La tradition locale/généalogique a parfois fait de Geslin l’époux d’une héritière de Tonquédec (explication du passage du fief à la lignée de Coëtmen). Cette version est rapportée par le site de l’Inventaire de Bretagne[4]. Toutefois, la recherche récente estime que la pièce de la fin du XVe siècle invoquée pour étayer ce mariage (BNF ms. fr. 8269, p. 259) « n’a absolument aucune valeur »[5]. En l’état, le rattachement personnel de Geslin au château de Tonquédec par mariage doit donc être présenté comme incertain.
Armes
Les armes sont attestées pour la lignée aux XIIIe–XVe siècles ; aucune attestation directe pour Geslin.

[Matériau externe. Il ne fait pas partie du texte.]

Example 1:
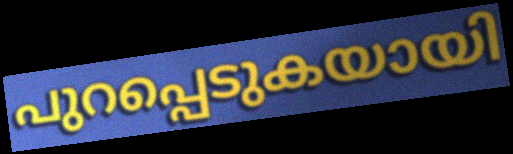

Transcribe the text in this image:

പുറപ്പെടുകയായി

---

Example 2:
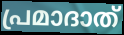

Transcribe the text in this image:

പ്രമാദാത്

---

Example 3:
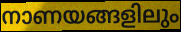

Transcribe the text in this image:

നാണയങ്ങളിലും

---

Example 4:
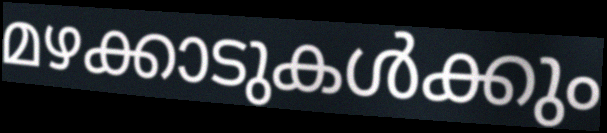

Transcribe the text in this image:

മഴക്കാടുകൾക്കും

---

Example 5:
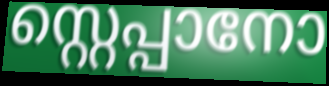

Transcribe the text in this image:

സ്റ്റെപ്പാനോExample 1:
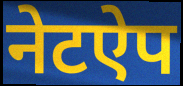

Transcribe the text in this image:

नेटऐप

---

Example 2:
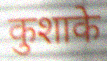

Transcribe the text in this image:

कुशाके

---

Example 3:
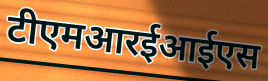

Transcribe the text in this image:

टीएमआरईआईएस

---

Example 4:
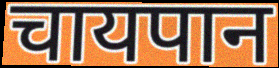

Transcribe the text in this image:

चायपान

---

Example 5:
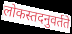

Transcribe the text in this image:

लोकस्तदनुवर्तते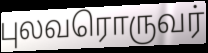
புலவரொருவர்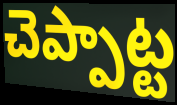
చెప్పాట్ట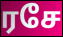
ரசேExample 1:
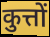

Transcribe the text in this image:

कुत्तों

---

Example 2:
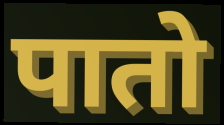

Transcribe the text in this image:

पातो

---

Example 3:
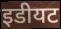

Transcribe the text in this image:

इडीयट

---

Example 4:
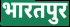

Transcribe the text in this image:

भारतपुर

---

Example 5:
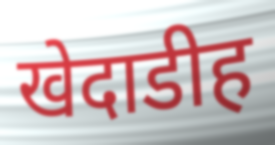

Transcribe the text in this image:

खेदाडीह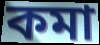
কমা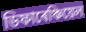
ডিফাৰেঞ্চিয়েল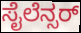
ಸೈಲೆನ್ಸರ್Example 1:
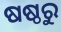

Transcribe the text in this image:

ଷଷ୍ଠରୁ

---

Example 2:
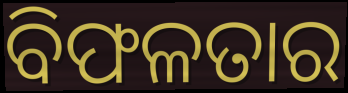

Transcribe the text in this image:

ବିଫଳତାର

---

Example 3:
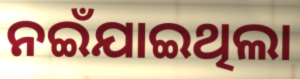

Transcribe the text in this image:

ନଇଁଯାଇଥିଲା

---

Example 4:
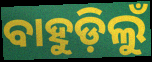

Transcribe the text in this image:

ବାହୁଡ଼ିଲୁଁ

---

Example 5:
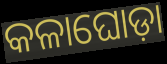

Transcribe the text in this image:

କଳାଘୋଡ଼ା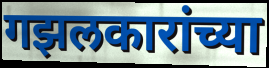
गझलकारांच्याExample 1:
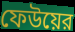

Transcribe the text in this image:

ফেউয়ের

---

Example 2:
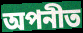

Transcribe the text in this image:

অপনীত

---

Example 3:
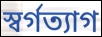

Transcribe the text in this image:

স্বর্গত্যাগ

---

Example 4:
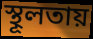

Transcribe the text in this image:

স্থূলতায়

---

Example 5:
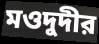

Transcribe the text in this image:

মওদুদীর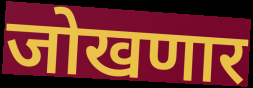
जोखणार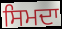
ਸਿਮਦਾ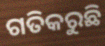
ଗତିକରୁଛି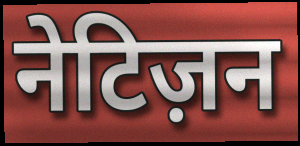
नेटिज़नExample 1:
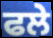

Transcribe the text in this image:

ਫਲੇ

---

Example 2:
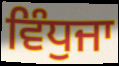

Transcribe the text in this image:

ਵਿੰਧੁਜਾ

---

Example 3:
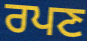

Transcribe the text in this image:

ਰਪਣ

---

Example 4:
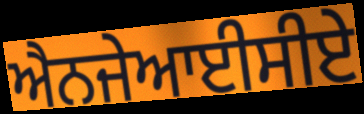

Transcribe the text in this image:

ਐਨਜੇਆਈਸੀਏ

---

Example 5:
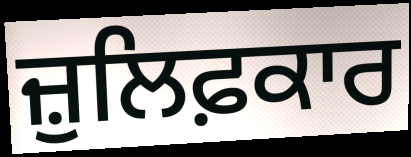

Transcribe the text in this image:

ਜ਼ੁਲਿਫ਼ਕਾਰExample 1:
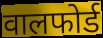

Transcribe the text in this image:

वालफोर्ड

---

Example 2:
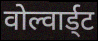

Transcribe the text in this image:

वोल्वार्ड्ट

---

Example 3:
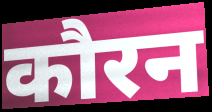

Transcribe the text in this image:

कौरन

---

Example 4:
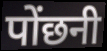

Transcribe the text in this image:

पोंछनी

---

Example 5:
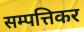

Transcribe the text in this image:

सम्पत्तिकर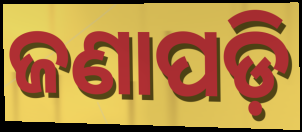
ଜଣାପଡ଼ି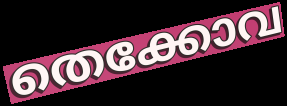
തെക്കോവ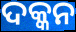
ଦକ୍କନ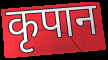
कृपान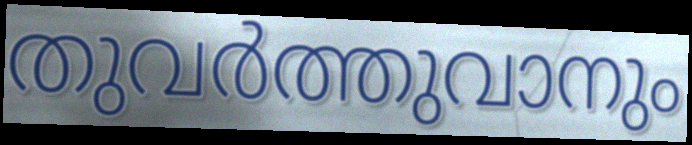
തുവർത്തുവാനുംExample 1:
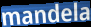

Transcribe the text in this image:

mandela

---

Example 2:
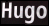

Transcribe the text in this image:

Hugo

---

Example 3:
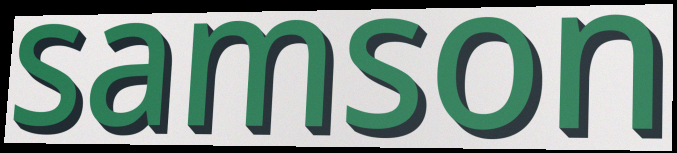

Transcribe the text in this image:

samson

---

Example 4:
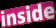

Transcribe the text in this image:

inside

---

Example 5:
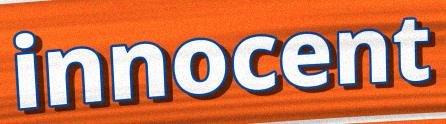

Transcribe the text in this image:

Activité publique et réseaux
Outre sa charge de sénéchal du Goëlo en 1220[1], Geslin figure parmi les déposants des enquêtes royales de 1235 relatives aux dommages subis par les partisans du roi de France : Launay signale la présence du « seigneur Geslin » dans l’entourage d’Henri d’Avaugour[2].
Relations avec Beauport
Les sources éditées au XIXe siècle mentionnent des donations en faveur de l’abbaye de Beauport par « le seigneur Gélin » (Geslin), confirmées par Henri d’Avaugour ; ces pièces ont été reprises par l’historiographie récente[6],[7].
Décès
La date exacte de son décès n’est pas assurée ; il est actif au moins jusqu’en 1235[7].